Chiny - jeszcze tam wrócę (ZDJĘCIA) - przelom.pl
Zamknij

Chiny - jeszcze tam wrócę (ZDJĘCIA)

13:00, 19.05.2024
Skomentuj Barbara Grabowska na tle zdjęcia przedstawiającego tarasy ryżowe w Chinach. W ręce trzyma album ze zdjęciami z chińskich miast Barbara Grabowska na tle zdjęcia przedstawiającego tarasy ryżowe w Chinach. W ręce trzyma album ze zdjęciami z chińskich miast

To państwo policyjne. Większość terenu znajduje się pod okiem kamer, a osoby pilnujące porządku stoją na każdym rogu. Wszyscy pracują. Choćby w ten sposób, że pilnują, sprzątają, czy kierują ludźmi w kolejce do metra. Każdy musi czuć się potrzebny - o swojej wyprawie do Chin opowiada Barbara Grabowska z Miękini.

Spędziła tam trzy tygodnie.

- To była to tak intensywna wyprawa, że mogłaby trwać znacznie dłużej. Pojechałam tam ze znajomymi. Chiny zafascynowały mnie w momencie, gdy je zobaczyłam. Można powiedzieć, że to była podróż życia, która otworzyła mnie na Azję, na to żeby ją poznawać - opowiada Barbara Grabowska.

Hongkong zrobił na niej wrażenie.

- Ale nie koniecznie pozytywne. To niesamowite miasto, ale nigdzie indziej nie wiedziałam takiej ilości betonu. Same nowoczesne wieżowce skupione na niewielkiej przestrzeni.
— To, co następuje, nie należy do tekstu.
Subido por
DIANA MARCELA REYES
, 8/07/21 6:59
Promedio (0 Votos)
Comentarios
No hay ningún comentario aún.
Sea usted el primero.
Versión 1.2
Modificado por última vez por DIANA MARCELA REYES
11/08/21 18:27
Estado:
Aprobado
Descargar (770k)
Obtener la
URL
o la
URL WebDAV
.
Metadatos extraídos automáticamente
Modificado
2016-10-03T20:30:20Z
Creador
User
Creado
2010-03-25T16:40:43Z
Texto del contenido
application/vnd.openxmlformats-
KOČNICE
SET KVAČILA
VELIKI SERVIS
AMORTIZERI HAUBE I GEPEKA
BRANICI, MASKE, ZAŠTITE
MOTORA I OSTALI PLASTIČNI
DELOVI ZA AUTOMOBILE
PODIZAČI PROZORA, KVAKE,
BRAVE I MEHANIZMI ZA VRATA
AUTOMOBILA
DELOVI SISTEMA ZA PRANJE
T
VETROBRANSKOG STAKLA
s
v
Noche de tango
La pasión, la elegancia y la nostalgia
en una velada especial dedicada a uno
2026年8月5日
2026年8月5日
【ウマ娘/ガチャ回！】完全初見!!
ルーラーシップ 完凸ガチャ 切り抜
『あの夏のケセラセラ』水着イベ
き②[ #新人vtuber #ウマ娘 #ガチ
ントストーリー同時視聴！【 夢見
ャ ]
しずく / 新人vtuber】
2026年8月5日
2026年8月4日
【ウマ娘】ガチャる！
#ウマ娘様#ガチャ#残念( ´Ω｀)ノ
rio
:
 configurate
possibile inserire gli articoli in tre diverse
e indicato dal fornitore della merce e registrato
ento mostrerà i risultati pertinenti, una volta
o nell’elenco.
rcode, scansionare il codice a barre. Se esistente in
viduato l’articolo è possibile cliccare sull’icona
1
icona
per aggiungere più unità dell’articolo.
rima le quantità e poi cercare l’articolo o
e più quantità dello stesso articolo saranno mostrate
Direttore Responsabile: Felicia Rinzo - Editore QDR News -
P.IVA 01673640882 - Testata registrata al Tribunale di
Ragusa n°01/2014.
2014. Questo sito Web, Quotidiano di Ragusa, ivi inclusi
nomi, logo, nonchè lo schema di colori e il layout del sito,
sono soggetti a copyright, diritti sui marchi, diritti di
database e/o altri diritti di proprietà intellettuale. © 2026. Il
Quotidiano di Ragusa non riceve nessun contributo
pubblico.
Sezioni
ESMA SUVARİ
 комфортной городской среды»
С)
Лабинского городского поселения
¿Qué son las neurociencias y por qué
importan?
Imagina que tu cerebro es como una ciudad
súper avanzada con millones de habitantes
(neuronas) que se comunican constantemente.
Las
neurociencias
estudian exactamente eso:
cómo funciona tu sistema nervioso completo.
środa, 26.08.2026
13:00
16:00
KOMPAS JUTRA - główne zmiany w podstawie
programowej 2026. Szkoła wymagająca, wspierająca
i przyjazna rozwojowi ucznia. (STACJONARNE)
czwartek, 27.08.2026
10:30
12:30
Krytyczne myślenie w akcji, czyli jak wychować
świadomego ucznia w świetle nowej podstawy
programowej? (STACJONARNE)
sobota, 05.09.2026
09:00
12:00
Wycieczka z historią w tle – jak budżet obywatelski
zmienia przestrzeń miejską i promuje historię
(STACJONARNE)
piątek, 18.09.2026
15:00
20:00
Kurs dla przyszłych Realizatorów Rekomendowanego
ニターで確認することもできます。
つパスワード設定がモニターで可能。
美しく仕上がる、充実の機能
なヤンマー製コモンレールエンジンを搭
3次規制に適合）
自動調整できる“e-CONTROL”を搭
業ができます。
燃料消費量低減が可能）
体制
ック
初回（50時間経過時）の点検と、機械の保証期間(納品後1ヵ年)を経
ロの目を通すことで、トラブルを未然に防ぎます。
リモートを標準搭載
Po mieście jeżdżą piętrowe tramwaje a na dworcu kolejowym jest sztuczne lodowisko.

Odwiedziła także Longsheng ze słynnymi tarasami ryżowymi. Przyznaje, że widoki są bajkowe, a każde zdjęcie wychodzi jak fototapeta.

Potem razem ze znajomymi pokonała 700 km pociągiem, żeby dotrzeć do Parku Narodowego Zhangjiajie. Odwiedziła również Makau - stolicę hazardu i jedno z najgęściej zaludnionych miejsc na świecie. Była w Pekinie, miała także okazję z bliska obejrzeć Wielki Chiński Mur.

- Chodziliśmy do tych restauracji, w których stołują się Chińczycy. Ale im bardziej w głąb kraju, tym mieliśmy większy problem z tym, żeby się porozumieć. W dużych miastach wiele szyldów, czy nawet karty dań w restauracjach były po angielsku. W głębi kraju było inaczej. W niektórych momentach zamawialiśmy jedzenie na migi - mówi Barbara Grabowska.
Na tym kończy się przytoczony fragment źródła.